START EXTRACTED ENTRIES

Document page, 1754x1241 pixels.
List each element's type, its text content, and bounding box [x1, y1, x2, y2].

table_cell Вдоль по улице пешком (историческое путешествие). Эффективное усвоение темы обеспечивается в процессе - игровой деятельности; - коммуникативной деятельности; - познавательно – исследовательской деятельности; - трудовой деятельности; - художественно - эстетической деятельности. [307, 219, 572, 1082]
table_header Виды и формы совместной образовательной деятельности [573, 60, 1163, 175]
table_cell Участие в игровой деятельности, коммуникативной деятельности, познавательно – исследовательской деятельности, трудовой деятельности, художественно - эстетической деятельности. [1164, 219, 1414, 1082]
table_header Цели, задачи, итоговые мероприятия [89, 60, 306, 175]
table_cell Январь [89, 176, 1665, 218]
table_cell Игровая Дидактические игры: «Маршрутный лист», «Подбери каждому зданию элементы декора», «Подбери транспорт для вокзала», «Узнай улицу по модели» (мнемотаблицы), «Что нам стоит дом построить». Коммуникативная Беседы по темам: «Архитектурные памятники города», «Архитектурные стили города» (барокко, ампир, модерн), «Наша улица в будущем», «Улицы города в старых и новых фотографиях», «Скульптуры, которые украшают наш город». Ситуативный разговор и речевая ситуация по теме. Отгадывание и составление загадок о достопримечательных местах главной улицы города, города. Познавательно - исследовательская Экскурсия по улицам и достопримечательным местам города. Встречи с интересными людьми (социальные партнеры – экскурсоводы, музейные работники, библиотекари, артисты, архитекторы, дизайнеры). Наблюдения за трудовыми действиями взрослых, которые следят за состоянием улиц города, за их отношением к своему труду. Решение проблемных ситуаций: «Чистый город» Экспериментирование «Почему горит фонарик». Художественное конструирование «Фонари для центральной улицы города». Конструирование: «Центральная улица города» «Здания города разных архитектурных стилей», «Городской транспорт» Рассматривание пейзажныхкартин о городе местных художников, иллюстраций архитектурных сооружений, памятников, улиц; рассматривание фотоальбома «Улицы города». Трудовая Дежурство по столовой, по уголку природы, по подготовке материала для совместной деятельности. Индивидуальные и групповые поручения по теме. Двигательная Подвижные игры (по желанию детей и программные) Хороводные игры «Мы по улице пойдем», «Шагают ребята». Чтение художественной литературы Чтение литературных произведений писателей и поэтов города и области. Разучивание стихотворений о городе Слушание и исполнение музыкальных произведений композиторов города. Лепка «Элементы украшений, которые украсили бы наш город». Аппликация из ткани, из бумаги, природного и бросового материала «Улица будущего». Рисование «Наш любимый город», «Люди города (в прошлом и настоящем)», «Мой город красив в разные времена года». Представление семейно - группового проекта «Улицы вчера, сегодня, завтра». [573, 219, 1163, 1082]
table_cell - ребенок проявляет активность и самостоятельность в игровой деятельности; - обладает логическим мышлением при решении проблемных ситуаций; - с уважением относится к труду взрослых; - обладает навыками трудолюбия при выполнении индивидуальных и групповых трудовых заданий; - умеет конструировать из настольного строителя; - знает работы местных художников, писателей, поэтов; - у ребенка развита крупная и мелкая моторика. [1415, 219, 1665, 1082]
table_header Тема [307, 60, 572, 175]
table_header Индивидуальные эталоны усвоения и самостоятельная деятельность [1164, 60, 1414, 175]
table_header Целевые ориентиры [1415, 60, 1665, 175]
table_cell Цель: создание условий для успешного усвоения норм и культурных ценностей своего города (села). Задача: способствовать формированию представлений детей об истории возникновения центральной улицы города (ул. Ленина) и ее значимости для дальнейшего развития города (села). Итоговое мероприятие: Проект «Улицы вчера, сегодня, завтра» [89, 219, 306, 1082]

END EXTRACTED ENTRIES

TASK: Repeat, exactly and in full, the records shown above.

RESULT:
Document page, 1754x1241 pixels.
List each element's type, its text content, and bounding box [x1, y1, x2, y2].

table_cell Вдоль по улице пешком (историческое путешествие). Эффективное усвоение темы обеспечивается в процессе - игровой деятельности; - коммуникативной деятельности; - познавательно – исследовательской деятельности; - трудовой деятельности; - художественно - эстетической деятельности. [307, 219, 572, 1082]
table_header Виды и формы совместной образовательной деятельности [573, 60, 1163, 175]
table_cell Участие в игровой деятельности, коммуникативной деятельности, познавательно – исследовательской деятельности, трудовой деятельности, художественно - эстетической деятельности. [1164, 219, 1414, 1082]
table_header Цели, задачи, итоговые мероприятия [89, 60, 306, 175]
table_cell Январь [89, 176, 1665, 218]
table_cell Игровая Дидактические игры: «Маршрутный лист», «Подбери каждому зданию элементы декора», «Подбери транспорт для вокзала», «Узнай улицу по модели» (мнемотаблицы), «Что нам стоит дом построить». Коммуникативная Беседы по темам: «Архитектурные памятники города», «Архитектурные стили города» (барокко, ампир, модерн), «Наша улица в будущем», «Улицы города в старых и новых фотографиях», «Скульптуры, которые украшают наш город». Ситуативный разговор и речевая ситуация по теме. Отгадывание и составление загадок о достопримечательных местах главной улицы города, города. Познавательно - исследовательская Экскурсия по улицам и достопримечательным местам города. Встречи с интересными людьми (социальные партнеры – экскурсоводы, музейные работники, библиотекари, артисты, архитекторы, дизайнеры). Наблюдения за трудовыми действиями взрослых, которые следят за состоянием улиц города, за их отношением к своему труду. Решение проблемных ситуаций: «Чистый город» Экспериментирование «Почему горит фонарик». Художественное конструирование «Фонари для центральной улицы города». Конструирование: «Центральная улица города» «Здания города разных архитектурных стилей», «Городской транспорт» Рассматривание пейзажныхкартин о городе местных художников, иллюстраций архитектурных сооружений, памятников, улиц; рассматривание фотоальбома «Улицы города». Трудовая Дежурство по столовой, по уголку природы, по подготовке материала для совместной деятельности. Индивидуальные и групповые поручения по теме. Двигательная Подвижные игры (по желанию детей и программные) Хороводные игры «Мы по улице пойдем», «Шагают ребята». Чтение художественной литературы Чтение литературных произведений писателей и поэтов города и области. Разучивание стихотворений о городе Слушание и исполнение музыкальных произведений композиторов города. Лепка «Элементы украшений, которые украсили бы наш город». Аппликация из ткани, из бумаги, природного и бросового материала «Улица будущего». Рисование «Наш любимый город», «Люди города (в прошлом и настоящем)», «Мой город красив в разные времена года». Представление семейно - группового проекта «Улицы вчера, сегодня, завтра». [573, 219, 1163, 1082]
table_cell - ребенок проявляет активность и самостоятельность в игровой деятельности; - обладает логическим мышлением при решении проблемных ситуаций; - с уважением относится к труду взрослых; - обладает навыками трудолюбия при выполнении индивидуальных и групповых трудовых заданий; - умеет конструировать из настольного строителя; - знает работы местных художников, писателей, поэтов; - у ребенка развита крупная и мелкая моторика. [1415, 219, 1665, 1082]
table_header Тема [307, 60, 572, 175]
table_header Индивидуальные эталоны усвоения и самостоятельная деятельность [1164, 60, 1414, 175]
table_header Целевые ориентиры [1415, 60, 1665, 175]
table_cell Цель: создание условий для успешного усвоения норм и культурных ценностей своего города (села). Задача: способствовать формированию представлений детей об истории возникновения центральной улицы города (ул. Ленина) и ее значимости для дальнейшего развития города (села). Итоговое мероприятие: Проект «Улицы вчера, сегодня, завтра» [89, 219, 306, 1082]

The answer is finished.